Question 3: Using xgboost [30 pts]

  1. [20 pts] We will use the same data as in Question 2. Use the xgboost package to fit the MNIST data multi-class classification problem. You should specify the following:

Report the testing error rate and the confusion matrix.

Solution:

# libraries
library(xgboost)
## Warning: package 'xgboost' was built under R version 4.4.1
# for xgboost the label must be in [0, num_class)
# digit 2 -> 0
# digit 4 -> 1
# digit 8 -> 2
trainDigitRefactored <- train$Digit
trainDigitRefactored <- ifelse(trainDigitRefactored == 2, 0,
                               ifelse(trainDigitRefactored == 4, 1, 2))

# Train the XGBoost model
xgb_model <- xgboost(data = data.matrix(train[, -1]),
                     label = trainDigitRefactored,
                     params = list(objective = "multi:softmax", # objective function
                                   num_class = 3, # number of classes
                                   booster = "gbtree", # base learner
                                   eta = 0.5, # learning rate,
                                   max_depth = 2 # maximum depth of trees
                                   ),
                     nrounds = 100, # number of trees
                     verbose = 0)

# Evaluate the model on the test set
predictions <- predict(xgb_model, newdata = data.matrix(test[, -1]))
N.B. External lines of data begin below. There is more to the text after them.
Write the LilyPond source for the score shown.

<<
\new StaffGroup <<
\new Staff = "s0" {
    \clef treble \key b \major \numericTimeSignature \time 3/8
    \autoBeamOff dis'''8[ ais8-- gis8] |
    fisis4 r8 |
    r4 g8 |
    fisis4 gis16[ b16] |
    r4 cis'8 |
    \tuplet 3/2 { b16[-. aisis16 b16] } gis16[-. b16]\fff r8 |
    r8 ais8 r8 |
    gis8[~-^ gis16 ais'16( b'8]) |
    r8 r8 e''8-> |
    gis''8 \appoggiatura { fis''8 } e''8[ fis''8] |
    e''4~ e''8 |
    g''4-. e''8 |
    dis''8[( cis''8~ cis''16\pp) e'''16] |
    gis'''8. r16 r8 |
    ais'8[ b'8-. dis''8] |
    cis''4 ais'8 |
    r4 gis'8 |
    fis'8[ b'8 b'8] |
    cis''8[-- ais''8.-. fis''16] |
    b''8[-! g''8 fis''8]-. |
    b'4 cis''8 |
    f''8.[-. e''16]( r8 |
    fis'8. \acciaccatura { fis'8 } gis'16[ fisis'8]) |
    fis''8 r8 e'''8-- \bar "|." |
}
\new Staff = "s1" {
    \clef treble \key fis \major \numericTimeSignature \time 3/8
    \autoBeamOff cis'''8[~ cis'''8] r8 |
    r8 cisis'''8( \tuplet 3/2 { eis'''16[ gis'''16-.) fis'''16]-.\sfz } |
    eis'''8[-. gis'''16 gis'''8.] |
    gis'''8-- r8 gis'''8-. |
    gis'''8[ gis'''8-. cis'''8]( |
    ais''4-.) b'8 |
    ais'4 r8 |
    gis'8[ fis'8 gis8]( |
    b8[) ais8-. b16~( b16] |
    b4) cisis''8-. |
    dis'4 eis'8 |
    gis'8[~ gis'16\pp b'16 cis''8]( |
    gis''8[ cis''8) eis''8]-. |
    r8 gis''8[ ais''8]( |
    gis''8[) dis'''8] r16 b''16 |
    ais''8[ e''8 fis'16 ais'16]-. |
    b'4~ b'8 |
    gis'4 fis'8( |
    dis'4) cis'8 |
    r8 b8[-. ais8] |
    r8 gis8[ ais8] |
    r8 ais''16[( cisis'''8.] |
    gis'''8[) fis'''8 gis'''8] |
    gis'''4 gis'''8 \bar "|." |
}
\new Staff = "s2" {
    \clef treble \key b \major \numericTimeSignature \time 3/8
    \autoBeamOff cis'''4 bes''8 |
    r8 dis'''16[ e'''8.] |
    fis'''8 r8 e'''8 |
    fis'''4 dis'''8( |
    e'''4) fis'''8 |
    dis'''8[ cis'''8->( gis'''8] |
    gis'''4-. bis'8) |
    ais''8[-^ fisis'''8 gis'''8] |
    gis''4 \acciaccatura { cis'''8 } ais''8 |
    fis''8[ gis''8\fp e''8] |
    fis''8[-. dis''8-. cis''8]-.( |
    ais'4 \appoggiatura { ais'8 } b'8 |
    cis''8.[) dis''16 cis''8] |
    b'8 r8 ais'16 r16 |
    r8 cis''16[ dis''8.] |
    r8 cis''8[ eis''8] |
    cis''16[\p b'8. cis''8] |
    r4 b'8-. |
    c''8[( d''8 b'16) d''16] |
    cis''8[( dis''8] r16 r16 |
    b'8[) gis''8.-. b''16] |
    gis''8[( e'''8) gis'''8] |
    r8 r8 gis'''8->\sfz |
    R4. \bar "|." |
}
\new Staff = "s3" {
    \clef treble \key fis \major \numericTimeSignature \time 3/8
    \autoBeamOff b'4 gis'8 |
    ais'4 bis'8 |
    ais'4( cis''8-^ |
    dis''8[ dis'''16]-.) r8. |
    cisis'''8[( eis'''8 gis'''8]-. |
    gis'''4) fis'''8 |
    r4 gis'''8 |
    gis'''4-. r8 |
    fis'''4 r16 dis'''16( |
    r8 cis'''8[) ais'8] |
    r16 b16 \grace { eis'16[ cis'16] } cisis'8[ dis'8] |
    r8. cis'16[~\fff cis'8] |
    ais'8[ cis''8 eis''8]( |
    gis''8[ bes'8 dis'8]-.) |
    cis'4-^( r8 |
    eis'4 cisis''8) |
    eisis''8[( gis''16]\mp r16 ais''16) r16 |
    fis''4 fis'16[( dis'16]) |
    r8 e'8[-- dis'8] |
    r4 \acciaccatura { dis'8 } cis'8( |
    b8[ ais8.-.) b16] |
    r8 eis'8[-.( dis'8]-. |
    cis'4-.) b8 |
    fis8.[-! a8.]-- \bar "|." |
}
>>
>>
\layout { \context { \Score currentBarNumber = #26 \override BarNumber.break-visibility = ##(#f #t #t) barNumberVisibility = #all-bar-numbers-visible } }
# map the predictions back to the original digits
predictions <- ifelse(predictions == 0, 2, ifelse(predictions == 1, 4, 8))

# testing error rate
testingErrorRate <- 1 - mean(predictions == test$Digit)
print(testingErrorRate)
## [1] 0.06233766
# confusion matrix
confMatQ3PartA <- table(Prediction = predictions, Truth = test$Digit)
print(confMatQ3PartA)
##           Truth
## Prediction   2   4   8
##          2 119   3   1
##          4   5 137   4
##          8   5   6 105
  1. [10 pts] The model fits with 100 rounds (trees) sequentially. However, you can produce your prediction using just a limited number of trees. This can be controlled using the iterationrange argument in the predict() function. Plot your prediction error vs. number of trees. Comment on your results. Note, in the question we posted originally, there was a typo in this question, it should have been iterationrange not iteration_range.

Solution:

# storage for prediction errors
errors = rep(NA, 100)

# loop through 1 to 100
for (i in 1:100) {
  # generate predictions using a certain number of trees
  predictions <- predict(xgb_model, newdata = data.matrix(test[, -1]),
                         iterationrange = c(1, i + 1))
  
  # map the predictions back to the original digits
  predictions <- ifelse(predictions == 0, 2, ifelse(predictions == 1, 4, 8))
  
  # calculate error
  errors[i] = mean(predictions != test$Digit)
}

# plot
plot(errors, xlab = "Number of Trees", ylab = "Prediction Error",
     main = "Prediction Error vs. Number of Trees", type = "l")

# comment
paste0("The optimal number of trees to use in terms of prediction error is: ",
       which.min(errors), ".")
## [1] "The optimal number of trees to use in terms of prediction error is: 34."